Mainstream Western politicians and pundits, repeatedly flatfooted by the success of Russia’s “soft power,” have tended to instead focus on the harder-edged tools the Kremlin regularly employs: its funding of fellow-traveler parties, its aggressive hacking campaigns, and the existence of its propaganda TV and internet networks. The very concept of “disinformation,” so popular among analysts these days, at its heart is dismissive of the notion that the values Putin is expressing have any legitimate pull on their own, implying instead that those voters that share them are only lacking access to the “truth”. Yes, Sputnik and RT are not honest journalistic enterprises, and their stories are often riddled with falsehoods. But the worldview they espouse has broad, enduring, and even increasing appeal among disgruntled Western social conservatives.
And not just in the West. Many of the states to which Russia is reaching out—in the Middle and Far East, in Africa, in South America—share the “traditional values” Putin claims for Russia. They are their traditional values too. In an article in the Journal of Democracy in October of last year, the Berkley political scientist M. Stanley Fish wrote that “Putin aims to convey a clear message to the masses in developing societies: ‘My people and I bear no strange moral agenda. We too are offended by Western governments and NGOs who tell us to embrace homosexuality and reject traditional gender roles and identities. Our churches and mosques and temples, like yours, reject imposed liberal immorality. Join us and together we will stand strong for our cultural sovereignty and right to live as we will’.”
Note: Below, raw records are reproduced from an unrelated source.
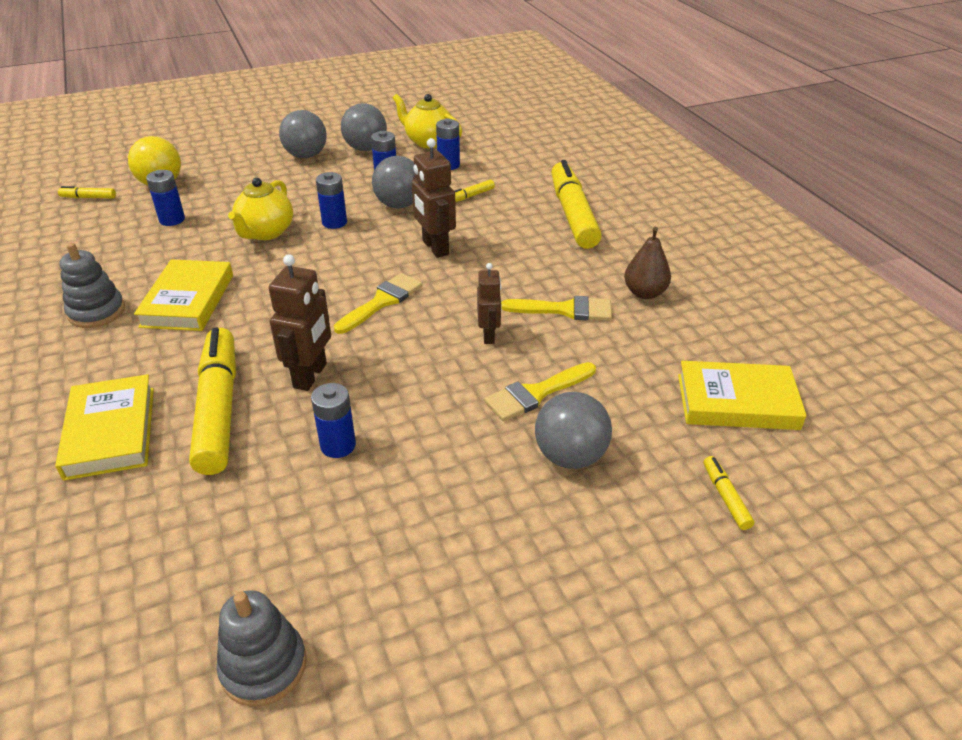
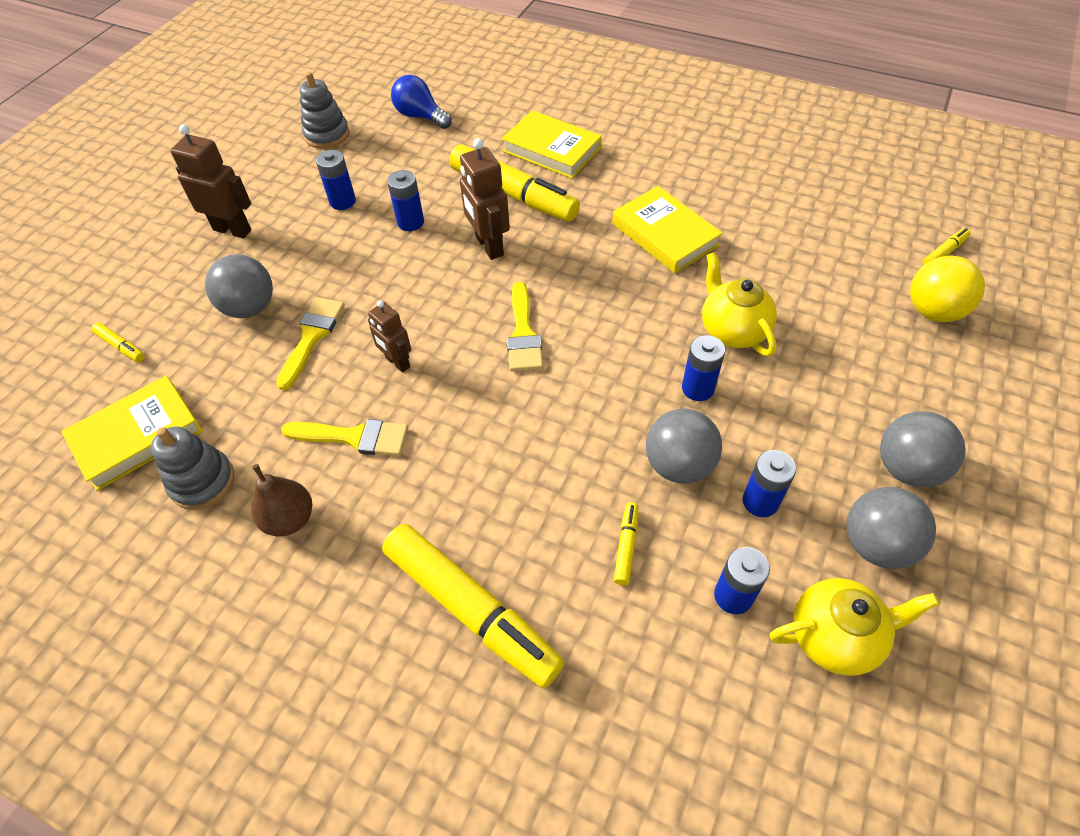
camera: 140 degrees right, 15 degrees up
(96, 312) = (705, 188): grey stacking toy -> grey stacking toy (202, 481)
(129, 597) = (420, 116): none -> blue light bulb
(172, 220) = (830, 284): blue battery -> blue battery (342, 201)
(435, 248) = (559, 428): brown robot -> brown robot (232, 230)
(565, 310) = (354, 437): yellow brush -> yellow brush turned 135 degrees counterclockwise

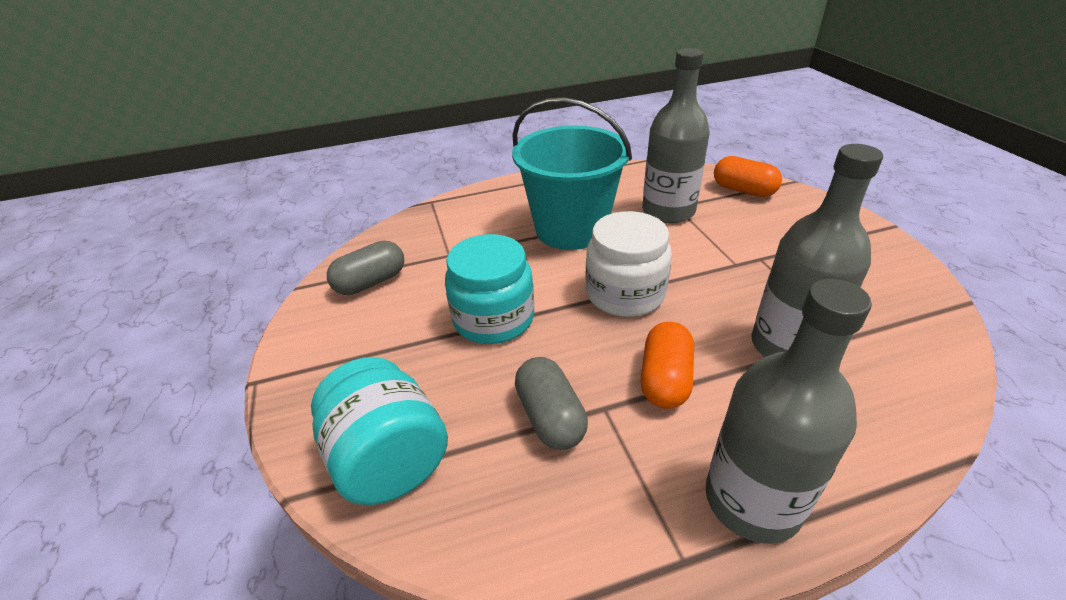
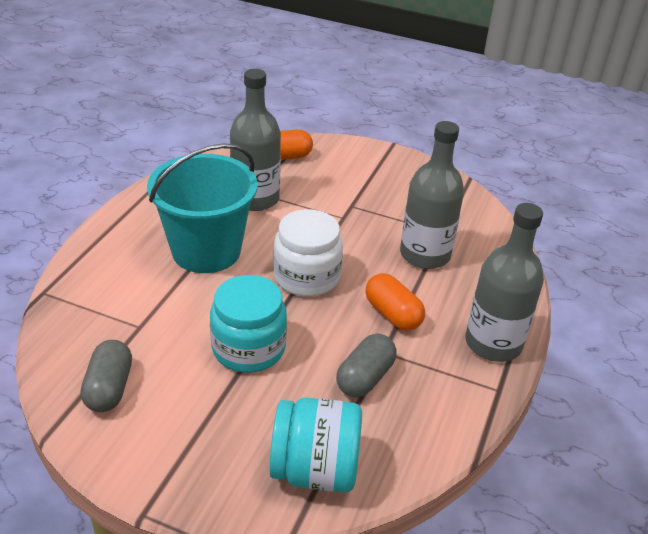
camera: 55 degrees left, 0 degrees up
(550, 417) = (365, 377): grey capsule -> grey capsule turned 75 degrees counterclockwise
Putin, in his time in office, has transformed Russia from an emerging democracy and a potential ally to an entrenched authoritarian, illiberal society with a hostile attitude to the West. The tracks Vladimir Putin has laid down with such care and thoroughness since 2012 are unlikely to be ripped up in his fourth term, in large part because they clearly resonate with a conservative-minded subset of the Russian public. Western liberals ignore this reality at their peril—and would do well to recognize that similar dynamics are at play in their own politics.